[Rutger Bucking]
BUCKING (Rutger), Kommandeur op den Triton, een schip van 32 of 34 stukken, woonde daarmede in het eskader van den Schout hij Nacht Hidde de Vries, den 29sten Junij 1694, in de nabijheid van Texel, een zeer nadeelig gevecht tegen een Fransch eskader onder den bekenden Jean Bart bij. Het Nederlandsche eskader bestond uit acht schepen, en was bezig met het onderzoeken van eene Zweedsche en Deensche koopvaardijvloot, met granen naar Frankrijk bestemd, toen Bart opdaagde. Hoewel zijn eskader niet zoo sterk was als het onze, beproefde hij den aanval, enterde zelfs het schip van den Schout bij Nacht de Vries, die doodelijk gekwetst werd en genoodzaakt was zijn schip over te geven. Het zelfde lot trof den schepen van Kapitein de Veer, die Stad en Lande voerde, een schip van 50 a 54 stukken, en Bucking. De vijf overige Kapiteins verdedigden zich zeer flaauw en lieten hen aan hun lot over zonder eene poging tot hun ontzet te wagen, om welke redenen ook vier hunner door eenen Krijgsraad veroordeeld, beboet en van hun Krijgsbevel verlaten werden. De vijfde Cornelis Hoogenhoek schijnt minder schuldig te zijn geweest en werd op handtasting ontslagen.

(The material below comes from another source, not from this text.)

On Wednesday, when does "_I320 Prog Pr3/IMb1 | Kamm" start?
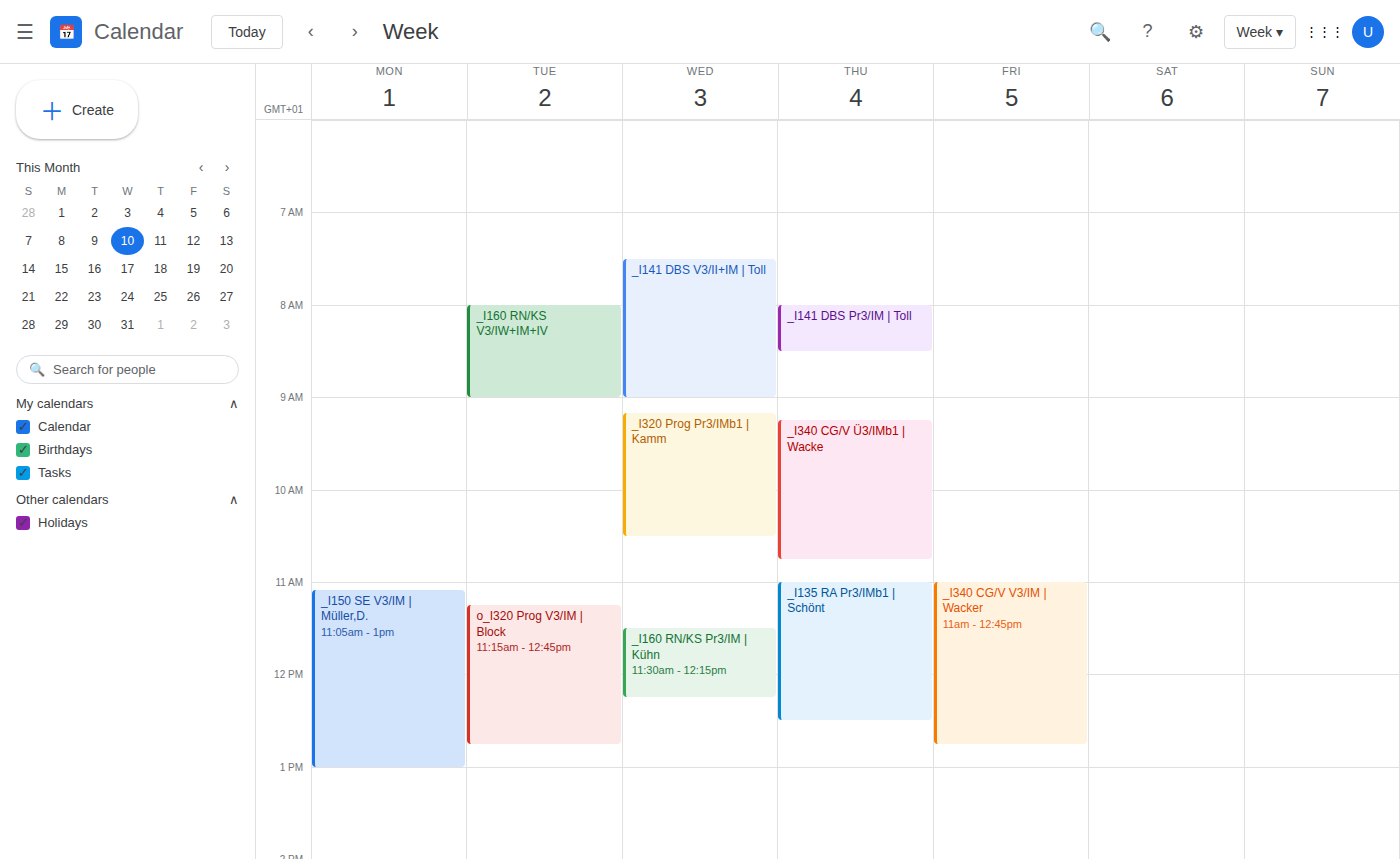
9:10 AM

De brave Bucking was nog ongelukkiger, den 18den Junij 1696, toen hij zelf als Kommandeur over vijf oorlogschepen het bevel voerde, aan boord van het Raadhuis van Haarlem, een schip van 38 stukken. Eene groote vloot van koopvaarders uit de Oostzee naar het Vaderland geleidende, werd hij, reeds in de nabijheid van onze kust, door eene sterker vijandelijke magt onder Jean Bart aangegrepen. Er waren berigten tot hem gezonden, om liever in de eene of andere Noordsche haven binnen te loopen, en een eskader onder Arnout Manart werd hem te gemoet gezonden, doch hij had van dit alles niets vernomen. Bucking wachtte den overmagtigen vijand moedig af, streed met dapperheid, toen Bart zijn schip enterde, en deed vele vijanden sneuvelen, doch ontving zelf eene zware wonde, waaraan hij kort daarna overleed. Alle vijf de schepen werden, na eene heldhaftige verdediging genomen, doch de koopvaarders werden voor het grootste gedeelte nog tijdig ontzet door het eskader van Manart, die te laat kwam om de brave strijders te redden, het lijk van Bucking werd door Bart in eenen Deenschen koopvaarder overgezet, en eerst naar Engeland doch vervolgens naar het Vaderland gevoerd.
Zie Sylvius, Saken van Staat en Oorlogh, St. IV. B. XXXVI. bl. 80, B. XLI. bl. 70; van Wijn, Bijv. op Wagenaar, D. XVI. bl. 82-84; de Jonge, Nederl. Zeew., D. IV. St. I. bl. 491 volg., St. II. bl. 95-101.